The 5-to-1 decision found the company can't be held liable for Oklahoma's opioid crisis.
This ruling comes less than two weeks after a state court judge in California sided with drug companies in another major opioid lawsuit.
The rulings raise questions about the legal strategy used by state and local officials, who argue the drug industry should be held liable for fueling the opioid crisis.
In 2019, state District Judge Thad Balkman ruled in favor of the legal argument that J&J created a "public nuisance" through its marketing of prescription pain pills.
"Those actions compromised the health and safety of thousands of Oklahomans. Specifically, defendants caused an opioid crisis," Balkman said at the time.
Balkman concluded that J&J should pay nearly a half-billion dollars to help Oklahoma remedy the addiction epidemic.
But Tuesday's ruling by the state supreme court concluded the public nuisance law was never intended to address a big public crisis like the opioid epidemic.
"The court allowed public nuisance claims to address discrete, localized problems, not policy problems," the Oklahoma justices ruled.
"Erasing the traditional limits on nuisance liability leaves Oklahoma's statute impermissibly vague."
In a statement sent to NPR, J&J described the Oklahoma ruling as a vindication.
"Today the Oklahoma State Supreme Court ... rejected the misguided and unprecedented expansion of the public nuisance law as a means to regulate the manufacture, marketing, and sale of products, including the Company's prescription opioid medications," the company said.

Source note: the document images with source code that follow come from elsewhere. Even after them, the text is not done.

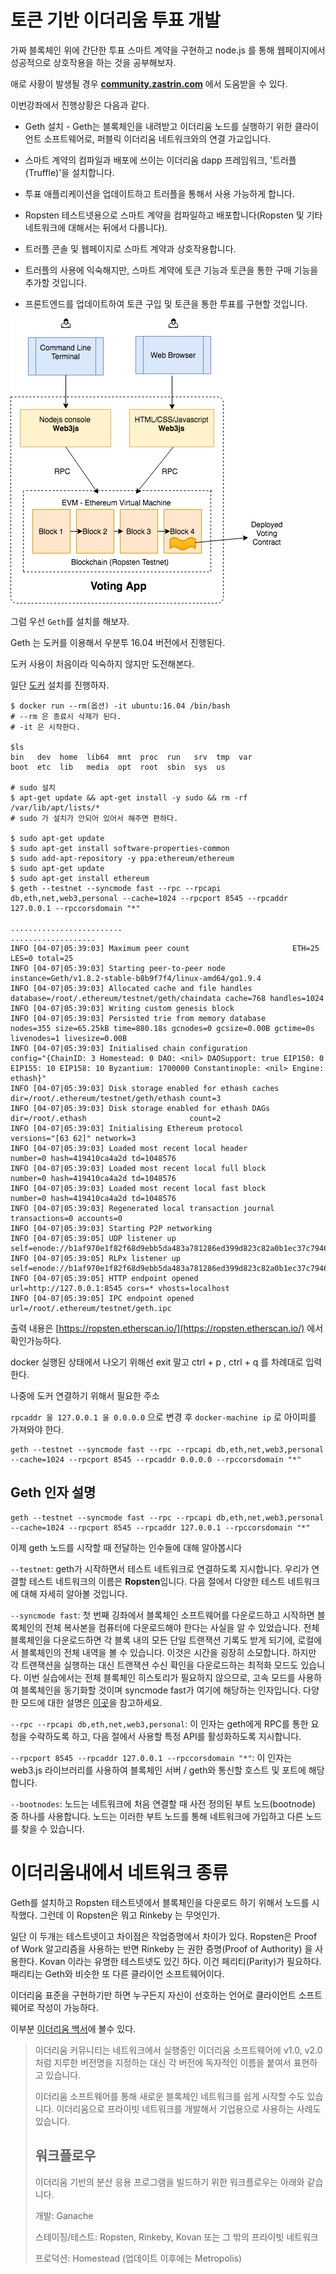 # 토큰 기반 이더리움 투표 개발

가짜 블록체인 위에 간단한 투표 스마트 계약을 구현하고 node.js 를 통해 웹페이지에서 성공적으로 상호작용을 하는 것을 공부해보자.

애로 사황이 발생될 경우 [**community.zastrin.com**](https://community.zastrin.com/) 에서 도움받을 수 있다.

이번강좌에서 진행상황은 다음과 같다.

* Geth 설치 - Geth는 블록체인을 내려받고 이더리움 노드를 실행하기 위한 클라이언트 소프트웨어로, 퍼블릭 이더리움 네트워크와의 연결 가교입니다.

* 스마트 계약의 컴파일과 배포에 쓰이는 이더리움 dapp 프레임워크, '트러플\(Truffle\)'을 설치합니다.

* 투표 애플리케이션을 업데이트하고 트러플을 통해서 사용 가능하게 합니다.
* Ropsten 테스트넷용으로 스마트 계약을 컴파일하고 배포합니다\(Ropsten 및 기타 네트워크에 대해서는 뒤에서 다룹니다\).
* 트러플 콘솔 및 웹페이지로 스마트 계약과 상호작용합니다.
* 트러플의 사용에 익숙해지만, 스마트 계약에 토큰 기능과 토큰을 통한 구매 기능을 추가할 것입니다.
* 프론트엔드를 업데이트하여 토큰 구입 및 토큰을 통한 투표를 구현할 것입니다.

![](/assets/zastrin_ch2_1.png)

그럼 우선 `Geth`를 설치를 해보자.

Geth 는 도커를 이용해서 우분투 16.04 버전에서 진행된다.

도커 사용이 처음이라 익숙하지 않지만 도전해본다.

일단 [도커](https://www.docker.com/) 설치를 진행하자.

```
$ docker run --rm(옵션) -it ubuntu:16.04 /bin/bash
# --rm 은 종료시 삭제가 된다. 
# -it 은 시작한다. 

$ls
bin   dev  home  lib64  mnt  proc  run   srv  tmp  var
boot  etc  lib   media  opt  root  sbin  sys  us

# sudo 설치
$ apt-get update && apt-get install -y sudo && rm -rf /var/lib/apt/lists/* 
# sudo 가 설치가 안되어 있어서 해주면 편하다. 

$ sudo apt-get update
$ sudo apt-get install software-properties-common
$ sudo add-apt-repository -y ppa:ethereum/ethereum
$ sudo apt-get update
$ sudo apt-get install ethereum
$ geth --testnet --syncmode fast --rpc --rpcapi db,eth,net,web3,personal --cache=1024 --rpcport 8545 --rpcaddr 127.0.0.1 --rpccorsdomain "*"

.........................
...................
INFO [04-07|05:39:03] Maximum peer count                       ETH=25 LES=0 total=25
INFO [04-07|05:39:03] Starting peer-to-peer node               instance=Geth/v1.8.2-stable-b8b9f7f4/linux-amd64/go1.9.4
INFO [04-07|05:39:03] Allocated cache and file handles         database=/root/.ethereum/testnet/geth/chaindata cache=768 handles=1024
INFO [04-07|05:39:03] Writing custom genesis block
INFO [04-07|05:39:03] Persisted trie from memory database      nodes=355 size=65.25kB time=880.18s gcnodes=0 gcsize=0.00B gctime=0s livenodes=1 livesize=0.00B
INFO [04-07|05:39:03] Initialised chain configuration          config="{ChainID: 3 Homestead: 0 DAO: <nil> DAOSupport: true EIP150: 0 EIP155: 10 EIP158: 10 Byzantium: 1700000 Constantinople: <nil> Engine: ethash}"
INFO [04-07|05:39:03] Disk storage enabled for ethash caches   dir=/root/.ethereum/testnet/geth/ethash count=3
INFO [04-07|05:39:03] Disk storage enabled for ethash DAGs     dir=/root/.ethash                       count=2
INFO [04-07|05:39:03] Initialising Ethereum protocol           versions="[63 62]" network=3
INFO [04-07|05:39:03] Loaded most recent local header          number=0 hash=419410ca4a2d td=1048576
INFO [04-07|05:39:03] Loaded most recent local full block      number=0 hash=419410ca4a2d td=1048576
INFO [04-07|05:39:03] Loaded most recent local fast block      number=0 hash=419410ca4a2d td=1048576
INFO [04-07|05:39:03] Regenerated local transaction journal    transactions=0 accounts=0
INFO [04-07|05:39:03] Starting P2P networking
INFO [04-07|05:39:05] UDP listener up                          self=enode://b1af970e1f82f68d9ebb5da483a781286ed399d823c82a0b1ec37c7946cf021a1b8e4dd32eb79bb534a350167c9bf28cdc6d428317ae36b24714983665f03d7e@[::]:30303
INFO [04-07|05:39:05] RLPx listener up                         self=enode://b1af970e1f82f68d9ebb5da483a781286ed399d823c82a0b1ec37c7946cf021a1b8e4dd32eb79bb534a350167c9bf28cdc6d428317ae36b24714983665f03d7e@[::]:30303
INFO [04-07|05:39:05] HTTP endpoint opened                     url=http://127.0.0.1:8545 cors=* vhosts=localhost
INFO [04-07|05:39:05] IPC endpoint opened                      url=/root/.ethereum/testnet/geth.ipc
```

출력 내용은 [https://ropsten.etherscan.io/](https://ropsten.etherscan.io/) 에서 확인가능하다.



docker 실행된 상태에서 나오기 위해선 exit 말고 ctrl + p , ctrl + q 를 차례대로 입력한다. 



나중에 도커 연결하기 위해서 필요한 주소

`rpcaddr 을 127.0.0.1 을 0.0.0.0` 으로 변경 후 `docker-machine ip` 로 아이피를 가져와야 한다.

```
geth --testnet --syncmode fast --rpc --rpcapi db,eth,net,web3,personal --cache=1024 --rpcport 8545 --rpcaddr 0.0.0.0 --rpccorsdomain "*"
```



## Geth 인자 설명

```
geth --testnet --syncmode fast --rpc --rpcapi db,eth,net,web3,personal --cache=1024 --rpcport 8545 --rpcaddr 127.0.0.1 --rpccorsdomain "*"
```

이제 geth 노드를 시작할 때 전달하는 인수들에 대해 알아봅시다

`--testnet`: geth가 시작하면서 테스트 네트워크로 연결하도록 지시합니다. 우리가 연결할 테스트 네트워크의 이름은 **Ropsten**입니다. 다음 절에서 다양한 테스트 네트워크에 대해 자세히 알아볼 것입니다.

`--syncmode fast`: 첫 번째 깅좌에서 블록체인 소프트웨어를 다운로드하고 시작하면 블록체인의 전체 복사본을 컴퓨터에 다운로드해야 한다는 사실을 알 수 있었습니다. 전체 블록체인을 다운로드하면 각 블록 내의 모든 단일 트랜잭션 기록도 받게 되기에, 로컬에서 블록체인의 전체 내역을 볼 수 있습니다. 이것은 시간을 굉장히 소모합니다. 하지만 각 트랜잭션을 실행하는 대신 트랜잭션 수신 확인을 다운로드하는 최적화 모드도 있습니다. 이번 실습에서는 전체 블록체인 히스토리가 필요하지 않으므로, 고속 모드를 사용하여 블록체인을 동기화할 것이며 syncmode fast가 여기에 해당하는 인자입니다. 다양한 모드에 대한 설명은 [이곳](https://ethereum.stackexchange.com/questions/11297/what-is-geths-light-sync-and-why-is-it-so-fast/11300#11300)을 참고하세요.

`--rpc --rpcapi db,eth,net,web3,personal`: 이 인자는 geth에게 RPC를 통한 요청을 수락하도록 하고, 다음 절에서 사용할 특정 API를 활성화하도록 지시합니다.

`--rpcport 8545 --rpcaddr 127.0.0.1 --rpccorsdomain "*"`: 이 인자는 web3.js 라이브러리를 사용하여 블록체인 서버 / geth와 통신할 호스트 및 포트에 해당합니다.

`--bootnodes`: 노드는 네트워크에 처음 연결할 때 사전 정의된 부트 노드\(bootnode\) 중 하나를 사용합니다. 노드는 이러한 부트 노드를 통해 네트워크에 가입하고 다른 노드를 찾을 수 있습니다.

# 이더리움내에서 네트워크 종류

Geth를 설치하고 Ropsten 테스트넷에서 블록체인을 다운로드 하기 위해서 노드를 시작했다. 그런데 이 Ropsten은 뭐고 Rinkeby 는 무엇인가.

일단 이 두개는 테스트넷이고 차이점은 작업증명에서 차이가 있다. Ropsten은 Proof of Work 알고리즘을 사용하는 반면 Rinkeby 는 권한 증명\(Proof of Authority\) 을 사용한다. Kovan 이라는 유명한 테스트넷도 있긴 하다. 이건 페리티\(Parity\)가 필요하다. 패리티는 Geth와 비슷한 또 다른 클라이언 소프트웨어이다.

이더리움 표준을 구현하기만 하면 누구든지 자신이 선호하는 언어로 클라이언트 소프트웨어로 작성이 가능하다.

이부분 [이더리움 백서](http://gavwood.com/paper.pdf)에 볼수 있다.

> 이더리움 커뮤니티는 네트워크에서 실행중인 이더리움 소프트웨어에 v1.0, v2.0 처럼 지루한 버전명을 지정하는 대신 각 버전에 독자적인 이름을 붙여서 표현하고 있습니다.
>
> 이더리움 소프트웨어를 통해 새로운 블록체인 네트워크를 쉽게 시작할 수도 있습니다. 이더리움으로 프라이빗 네트워크를 개발해서 기업용으로 사용하는 사례도 있습니다.
>
> ## 워크플로우
>
> 이더리움 기반의 분산 응용 프로그램을 빌드하기 위한 워크플로우는 아래와 같습니다.
>
> 개발: Ganache
>
> 스테이징/테스트: Ropsten, Rinkeby, Kovan 또는 그 밖의 프라이빗 네트워크
>
> 프로덕션: Homestead \(업데이트 이후에는 Metropolis\)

Oklahoma's attorney general's office, which sued J&J in the case, didn't respond to NPR's request for comment.
Thousands of opioid lawsuits across the country are based on similar arguments that drug firms created a "public nuisance" by making and distributing large quantities of opioids.

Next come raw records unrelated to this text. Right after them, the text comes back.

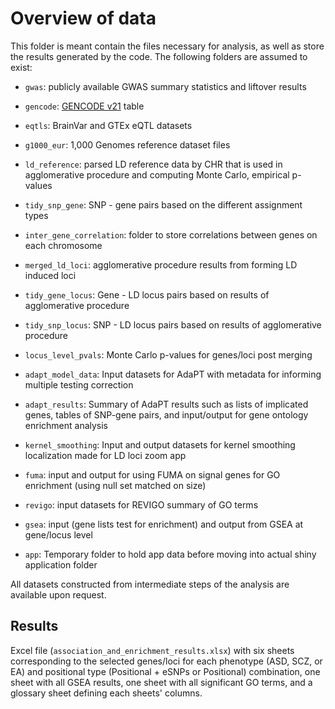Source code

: # Overview of data

This folder is meant contain the files necessary for analysis, as well as store
the results generated by the code. The following folders are assumed to exist:

- `gwas`: publicly available GWAS summary statistics and liftover results

- `gencode`: [GENCODE v21](https://www.gencodegenes.org/human/release_21.html) table

- `eqtls`: BrainVar and GTEx eQTL datasets

- `g1000_eur`: 1,000 Genomes reference dataset files

- `ld_reference`: parsed LD reference data by CHR that is used in agglomerative procedure and computing Monte Carlo, empirical p-values

- `tidy_snp_gene`: SNP - gene pairs based on the different assignment types

- `inter_gene_correlation`: folder to store correlations between genes on each chromosome

- `merged_ld_loci`: agglomerative procedure results from forming LD induced loci 

- `tidy_gene_locus`: Gene - LD locus pairs based on results of agglomerative procedure

- `tidy_snp_locus`: SNP - LD locus pairs based on results of agglomerative procedure

- `locus_level_pvals`: Monte Carlo p-values for genes/loci post merging

- `adapt_model_data`: Input datasets for AdaPT with metadata for informing multiple testing correction

- `adapt_results`: Summary of AdaPT results such as lists of implicated genes, tables of SNP-gene pairs, and input/output for gene ontology enrichment analysis

- `kernel_smoothing`: Input and output datasets for kernel smoothing localization made for LD loci zoom app

- `fuma`: input and output for using FUMA on signal genes for GO enrichment (using null set matched on size)

- `revigo`: input datasets for REVIGO summary of GO terms

- `gsea`: input (gene lists test for enrichment) and output from GSEA at gene/locus level

- `app`: Temporary folder to hold app data before moving into actual shiny application folder


All datasets constructed from intermediate steps of the analysis are available upon request. 

## Results

Excel file (`association_and_enrichment_results.xlsx`) with six sheets corresponding to the selected genes/loci for each phenotype (ASD, SCZ, or EA) and positional type (Positional + eSNPs or Positional) combination, one sheet with all GSEA results, one sheet with all significant GO terms, and a glossary sheet defining each sheets' columns.

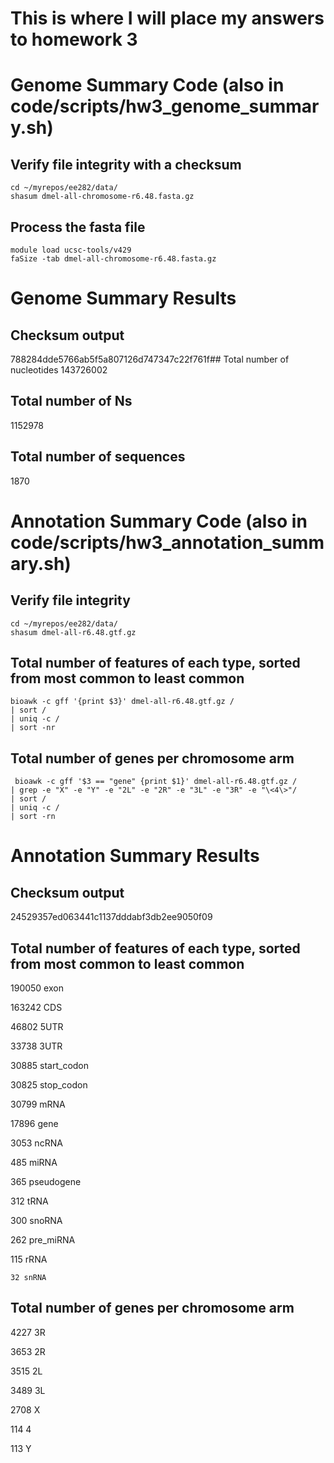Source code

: # This is where I will place my answers to homework 3

# Genome Summary Code (also in code/scripts/hw3_genome_summary.sh)
## Verify file integrity with a checksum 

```
cd ~/myrepos/ee282/data/
shasum dmel-all-chromosome-r6.48.fasta.gz
```

## Process the fasta file 

```
module load ucsc-tools/v429
faSize -tab dmel-all-chromosome-r6.48.fasta.gz 
```

# Genome Summary Results 

## Checksum output
788284dde5766ab5f5a807126d747347c22f761f## Total number of nucleotides
143726002
## Total number of Ns
1152978
## Total number of sequences
1870

# Annotation Summary Code (also in code/scripts/hw3_annotation_summary.sh)
## Verify file integrity

```
cd ~/myrepos/ee282/data/
shasum dmel-all-r6.48.gtf.gz
```

## Total number of features of each type, sorted from most common to least common

```
bioawk -c gff '{print $3}' dmel-all-r6.48.gtf.gz /
| sort /
| uniq -c /
| sort -nr
```

## Total number of genes per chromosome arm

```
 bioawk -c gff '$3 == "gene" {print $1}' dmel-all-r6.48.gtf.gz /
| grep -e "X" -e "Y" -e "2L" -e "2R" -e "3L" -e "3R" -e "\<4\>"/
| sort /
| uniq -c /
| sort -rn
```

# Annotation Summary Results
## Checksum output  
 24529357ed063441c1137dddabf3db2ee9050f09  
 
## Total number of features of each type, sorted from most common to least common
 190050 exon  

 163242 CDS  

  46802 5UTR  

  33738 3UTR  

  30885 start_codon  

  30825 stop_codon  

  30799 mRNA  

  17896 gene  

   3053 ncRNA  

   485 miRNA  

   365 pseudogene  

   312 tRNA  

   300 snoRNA  

   262 pre_miRNA 

   115 rRNA  

    32 snRNA  

## Total number of genes per chromosome arm
   4227 3R  

   3653 2R  

   3515 2L  

   3489 3L  

   2708 X  

   114 4  

   113 Y
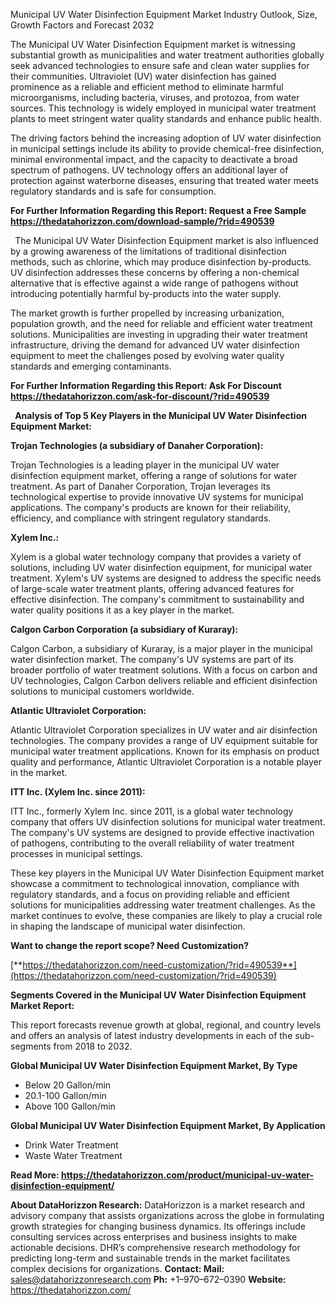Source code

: ﻿Municipal UV Water Disinfection Equipment Market Industry Outlook, Size, Growth Factors and Forecast 2032

The Municipal UV Water Disinfection Equipment market is witnessing substantial growth as municipalities and water treatment authorities globally seek advanced technologies to ensure safe and clean water supplies for their communities. Ultraviolet (UV) water disinfection has gained prominence as a reliable and efficient method to eliminate harmful microorganisms, including bacteria, viruses, and protozoa, from water sources. This technology is widely employed in municipal water treatment plants to meet stringent water quality standards and enhance public health.

The driving factors behind the increasing adoption of UV water disinfection in municipal settings include its ability to provide chemical-free disinfection, minimal environmental impact, and the capacity to deactivate a broad spectrum of pathogens. UV technology offers an additional layer of protection against waterborne diseases, ensuring that treated water meets regulatory standards and is safe for consumption.

**For Further Information Regarding this Report: Request a Free Sample <https://thedatahorizzon.com/download-sample/?rid=490539>** 

` `The Municipal UV Water Disinfection Equipment market is also influenced by a growing awareness of the limitations of traditional disinfection methods, such as chlorine, which may produce disinfection by-products. UV disinfection addresses these concerns by offering a non-chemical alternative that is effective against a wide range of pathogens without introducing potentially harmful by-products into the water supply.

The market growth is further propelled by increasing urbanization, population growth, and the need for reliable and efficient water treatment solutions. Municipalities are investing in upgrading their water treatment infrastructure, driving the demand for advanced UV water disinfection equipment to meet the challenges posed by evolving water quality standards and emerging contaminants.

**For Further Information Regarding this Report: Ask For Discount <https://thedatahorizzon.com/ask-for-discount/?rid=490539>** 

` `**Analysis of Top 5 Key Players in the Municipal UV Water Disinfection Equipment Market:**

**Trojan Technologies (a subsidiary of Danaher Corporation):**

Trojan Technologies is a leading player in the municipal UV water disinfection equipment market, offering a range of solutions for water treatment. As part of Danaher Corporation, Trojan leverages its technological expertise to provide innovative UV systems for municipal applications. The company's products are known for their reliability, efficiency, and compliance with stringent regulatory standards.

**Xylem Inc.:**

Xylem is a global water technology company that provides a variety of solutions, including UV water disinfection equipment, for municipal water treatment. Xylem's UV systems are designed to address the specific needs of large-scale water treatment plants, offering advanced features for effective disinfection. The company's commitment to sustainability and water quality positions it as a key player in the market.

**Calgon Carbon Corporation (a subsidiary of Kuraray):**

Calgon Carbon, a subsidiary of Kuraray, is a major player in the municipal water disinfection market. The company's UV systems are part of its broader portfolio of water treatment solutions. With a focus on carbon and UV technologies, Calgon Carbon delivers reliable and efficient disinfection solutions to municipal customers worldwide.

**Atlantic Ultraviolet Corporation:**

Atlantic Ultraviolet Corporation specializes in UV water and air disinfection technologies. The company provides a range of UV equipment suitable for municipal water treatment applications. Known for its emphasis on product quality and performance, Atlantic Ultraviolet Corporation is a notable player in the market.

**ITT Inc. (Xylem Inc. since 2011):**

ITT Inc., formerly Xylem Inc. since 2011, is a global water technology company that offers UV disinfection solutions for municipal water treatment. The company's UV systems are designed to provide effective inactivation of pathogens, contributing to the overall reliability of water treatment processes in municipal settings.

These key players in the Municipal UV Water Disinfection Equipment market showcase a commitment to technological innovation, compliance with regulatory standards, and a focus on providing reliable and efficient solutions for municipalities addressing water treatment challenges. As the market continues to evolve, these companies are likely to play a crucial role in shaping the landscape of municipal water disinfection.

**Want to change the report scope? Need Customization?**

[**https://thedatahorizzon.com/need-customization/?rid=490539**](https://thedatahorizzon.com/need-customization/?rid=490539) 

**Segments Covered in the Municipal UV Water Disinfection Equipment Market Report:**

This report forecasts revenue growth at global, regional, and country levels and offers an analysis of latest industry developments in each of the sub-segments from 2018 to 2032.

**Global Municipal UV Water Disinfection Equipment Market, By Type**

- Below 20 Gallon/min
- 20.1-100 Gallon/min
- Above 100 Gallon/min

**Global Municipal UV Water Disinfection Equipment Market, By Application**

- Drink Water Treatment
- Waste Water Treatment

**Read More: <https://thedatahorizzon.com/product/municipal-uv-water-disinfection-equipment/>** 

**About DataHorizzon Research:**DataHorizzon is a market research and advisory company that assists organizations across the globe in formulating growth strategies for changing business dynamics. Its offerings include consulting services across enterprises and business insights to make actionable decisions. DHR’s comprehensive research methodology for predicting long-term and sustainable trends in the market facilitates complex decisions for organizations.**Contact:Mail:** <sales@datahorizzonresearch.com> **Ph:** +1–970–672–0390**Website:** <https://thedatahorizzon.com/>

If found liable, companies could be on the hook for tens of billions of dollars.
But in a separate ruling earlier this month in California, a state judge ruled that communities suing the drug industry failed to prove their marketing of opioids created a public nuisance.

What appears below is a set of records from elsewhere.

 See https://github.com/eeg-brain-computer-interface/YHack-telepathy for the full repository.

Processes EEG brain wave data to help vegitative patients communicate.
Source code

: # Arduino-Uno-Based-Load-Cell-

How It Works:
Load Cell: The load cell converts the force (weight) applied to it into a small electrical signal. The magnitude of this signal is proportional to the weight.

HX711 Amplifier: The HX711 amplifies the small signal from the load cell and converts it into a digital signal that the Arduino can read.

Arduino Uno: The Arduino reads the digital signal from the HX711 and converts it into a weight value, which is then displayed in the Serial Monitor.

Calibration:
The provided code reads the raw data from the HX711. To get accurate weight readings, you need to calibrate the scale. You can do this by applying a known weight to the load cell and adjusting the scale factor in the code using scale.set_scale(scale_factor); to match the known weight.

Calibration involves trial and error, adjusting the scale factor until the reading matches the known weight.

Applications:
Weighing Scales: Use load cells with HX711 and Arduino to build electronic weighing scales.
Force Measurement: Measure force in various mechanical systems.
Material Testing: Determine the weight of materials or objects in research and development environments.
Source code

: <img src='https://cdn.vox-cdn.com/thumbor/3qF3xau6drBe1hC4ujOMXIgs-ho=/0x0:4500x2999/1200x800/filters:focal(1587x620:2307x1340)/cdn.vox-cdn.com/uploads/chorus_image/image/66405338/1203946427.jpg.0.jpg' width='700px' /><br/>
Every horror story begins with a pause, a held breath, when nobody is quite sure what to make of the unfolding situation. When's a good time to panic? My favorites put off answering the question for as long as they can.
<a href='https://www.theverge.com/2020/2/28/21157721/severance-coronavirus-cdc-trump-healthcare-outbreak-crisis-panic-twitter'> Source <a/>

"[T]here is no evidence supporting a causal connection between the alleged conduct and ... medically inappropriate prescriptions," ruled California Superior Court Judge Peter Wilson.
These latest rulings represent back-to-back victories for the pharmaceutical industry. But Carl Tobias of the University of Richmond, an expert on opioid litigation, said it's too early to conclude that all these cases are likely to fail.
"You don't have a trend when you only have two fairly disparate cases," Tobias said. "It may well turn out to be a valid theory."
There are other state and federal opioid cases underway right now in New York, Ohio and West Virginia. Tobias said the public nuisance argument may still hold up in some courts and jurisdictions.
Many public health experts believe the modern opioid epidemic started in the late 1990s when major drug-makers, distributors and pharmacy chains began selling pain pills aggressively.
Two decades later, local and state governments still face a devastating surge of drug overdoses and deaths. Communities say they desperately need resources to keep people alive.
Officials hope some of that money would come from opioid lawsuits, but decisions like that of the Oklahoma Supreme Court could complicate efforts to win sizable payouts from the drug industry.